Home » Nigerian Cases » Court of Appeal » Ntoe Andrew O Ansa & Ors V. Chief E.H. Etim & Anor (2009) LLJR-CA

Ntoe Andrew O Ansa & Ors V. Chief E.H. Etim & Anor (2009) LLJR-CA

Ntoe Andrew O Ansa & Ors V. Chief E.H. Etim & Anor (2009)

LawGlobal-Hub Lead Judgment Report

MOJEED A. OWOADE, J.C.A.

This is an appeal from the Judgment of O.I. Itam, J. delivered on 26th day of July, 2007 in Suit No. HC/219/2009 at the Calabar Judicial Division of the High Court of Cross River State. By a writ of summons and statement of claim filed on 8th August, 2006, the Appellants as Plaintiffs claimed against the Defendants/Respondents jointly and severally as follows.

  1. An order that the Plaintiffs are entitled to the certificate of Occupancy over the land in dispute described in Plan No. DAACO/CR/18/1, dated 29/11/77 and made by Dien Aniyom, Licensed surveyor.
  2. An order of perpetual injunction restraining the Defendants by themselves, their agents, servants or assigns from further interfering, entering upon or dealing, with the land in dispute in any way without the consent and authority of the Plaintiffs.
  3. An order for Account and return of all monies/proceeds collected over the land in dispute by the Defendants.
  4. N15 Million Naira damages for trespass.

On 14th August, 2006, the Defendants/Respondents entered a conditional appearance to the Suit and followed up on 20th August, 2006 with a statement of defence and counterclaim.

The Defendants/Respondents’ also filed what he termed ‘Rejoinder’ on 19/1/07.

On 6/11/06, the Plaintiffs/Appellants filed a Reply to statement of defence and defence to counter claim.

Meanwhile, by paragraphs 21 – 23 of the Defendants/Respondents statement of defence and counter claim, they contend that.

  1. Defendants intend at the trial of the Suit to challenge the competence of this suit and shall urge the court to strike out their claims and dismiss the suit.
  2. Defendants aver that they intend to rely on all legal and equitable options open to them in the prosecution of this action.
  3. Defendants aver that they are not liable at all to the Plaintiffs claim and shall urge the court to dismiss the entire action as frivolous and vexatious and with substantial cost.

On 12/2/07, the Defendants/Respondents filed a motion on notice praying the court to dismiss the Plaintiffs claim for being statute barred. The learned trial Judge entertained arguments on the Defendants/Respondents motion and on the 26/7/07 delivered his Judgment, which is contained at pages 167-177 of the record of appeal. Therein, he held first at page 175 that:

“From the totality of the averments in the statement of claim but especially paragraphs 3-10, as well as arguments of both counsel, it seems to me, and I so find and hold, that it is a common ground that it was in 1976 that is about 30 years before this action was brought in 2006. For the avoidance of doubts both the statement of claim and the writ complain of what the plaintiffs describe as an illegal survey plan dated 29th November, 1977 made by the defendants after they allegedly broke Into the Plaintiff’s land. It is sheer common sense to presume that the alleged acts of trespass preceded the alleged illegal survey.”

(Record excerpts)
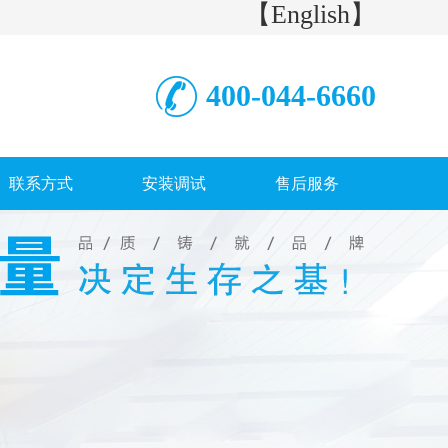
【English】
400-044-6660
联系方式
安装调试
售后服务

(Job item)
Do these statements agree with the law report? Answer yes or no for each, quoting the exact words of the law report that decide it.
(a) The writ of summons and statement of claim were filed on 8th August, 2006.
(b) The Plaintiffs claimed N20 Million Naira in damages for trespass.
(c) The Defendants/Respondents filed their motion to dismiss the claim as statute barred on 14th August, 2006.
You can set the items aside; they aren't needed.

(Solution)
(a) Yes: "By a writ of summons and statement of claim filed on 8th August, 2006"
(b) No: "N15 Million Naira damages for trespass."
(c) No: "On 12/2/07, the Defendants/Respondents filed a motion on notice praying the court to dismiss the Plaintiffs claim for being statute barred."